:: Yazılı Talep A ::
Kayıtlarda "region" dizesini içeren satırları, büyük ve küçük harf ayrımını gözeterek sayınız ve yalnızca bu sayıyı veriniz.

:: Alıntı ::

******

Tüsiad Başkanı Symes: "Ab Üyeliği Hedefinden Kesinlikle Vazgeçmedik" - Son Dakika
Ekonomi

Tüsiad Başkanı Symes: "Ab Üyeliği Hedefinden Kesinlikle Vazgeçmedik"

Tüsiad Başkanı Symes: "Ab Üyeliği Hedefinden Kesinlikle Vazgeçmedik"

TÜSİAD Başkanı Cansen Başaran-Symes, ’Gümrük Birliği’nde Yeni Dönem ve İş Dünyası Raporu’ toplantısında, Gümrük Birliği’nin kapsamının genişletilmesi konusuna öncelik verilmesi, AB ile ilişkilerin tam üyelik hedefinden yan yollara sapmasını kabullenildiği anlamına kesinlikle gelmediğini söyledi.

******

:: Veri Alıntıları ::
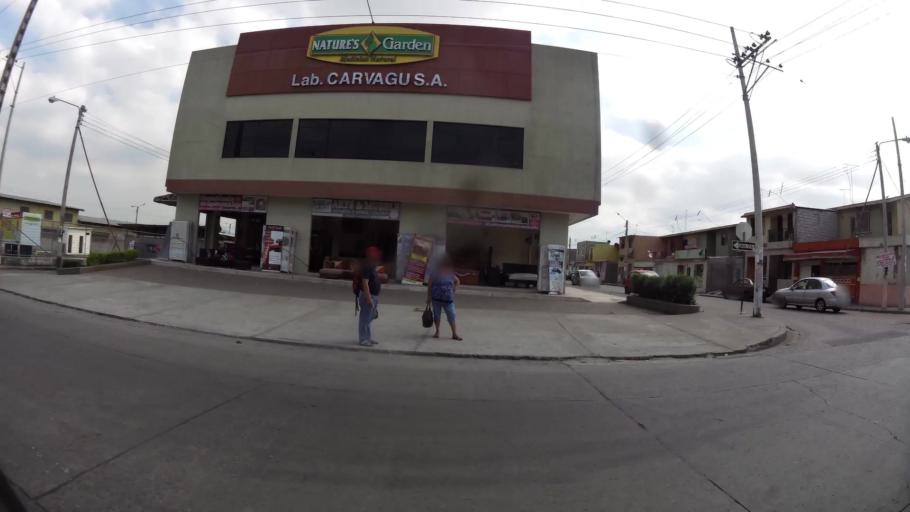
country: EC
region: Guayas
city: Eloy Alfaro
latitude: -2.0800
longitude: -79.9160
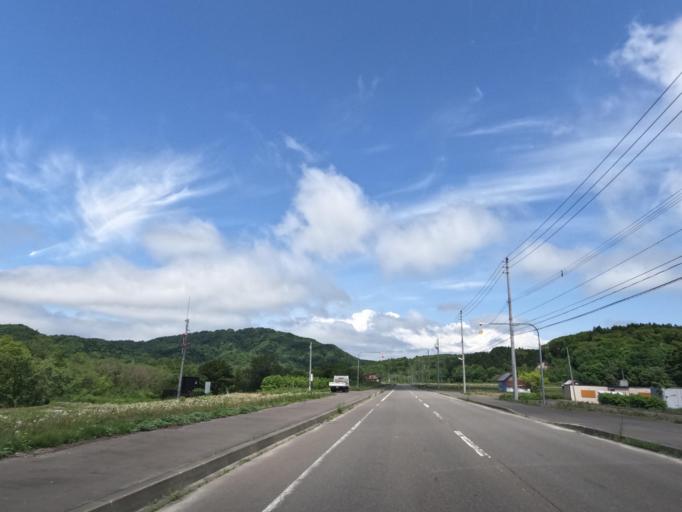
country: JP
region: Hokkaido
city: Tobetsu
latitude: 43.3059
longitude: 141.5537
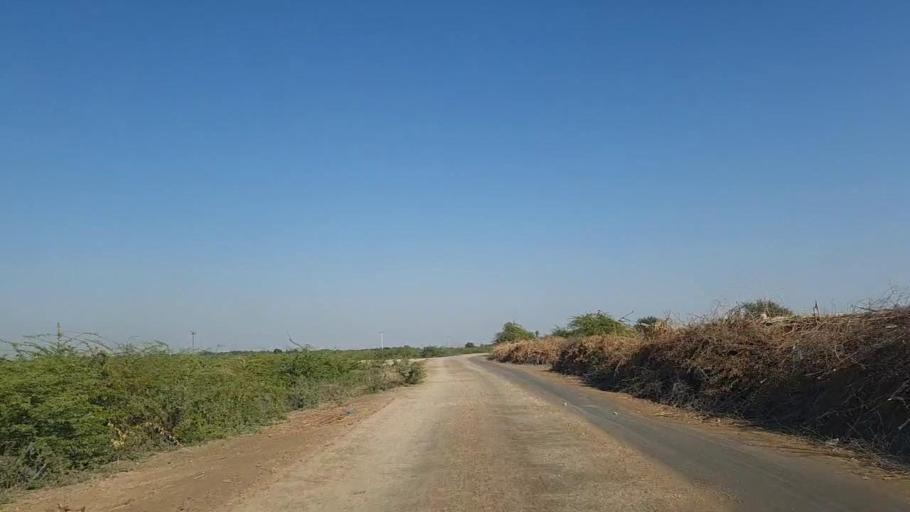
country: PK
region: Sindh
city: Naukot
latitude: 24.9457
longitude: 69.3413
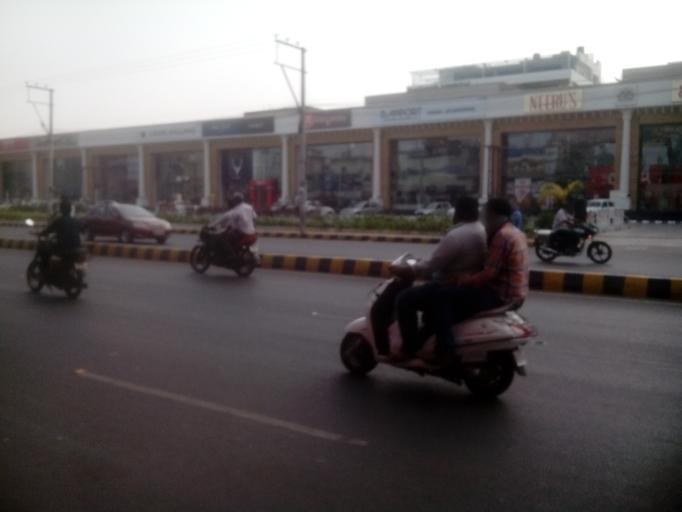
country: IN
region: Andhra Pradesh
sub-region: Krishna
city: Vijayawada
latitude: 16.5015
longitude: 80.6440
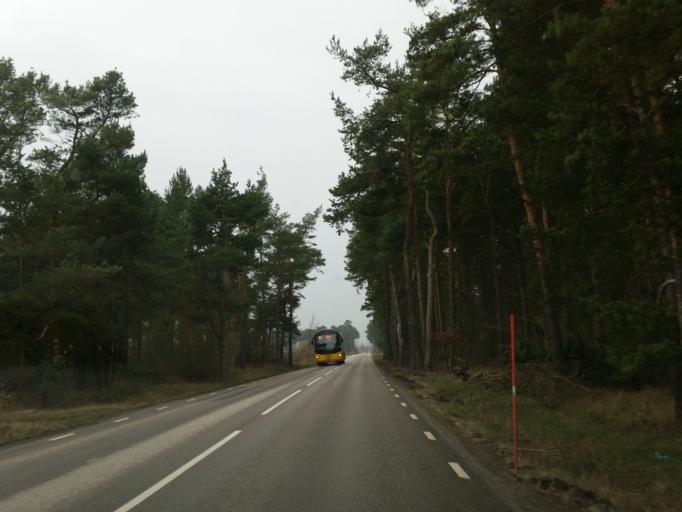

******

:: Yazılı Talep B ::
Alıntıya göre Cansen Başaran-Symes bu açıklamayı hangi toplantıda yapmıştır?

:: Eksiksiz Yanıt A ::
5

:: Eksiksiz Yanıt B ::
’Gümrük Birliği’nde Yeni Dönem ve İş Dünyası Raporu’ toplantısında.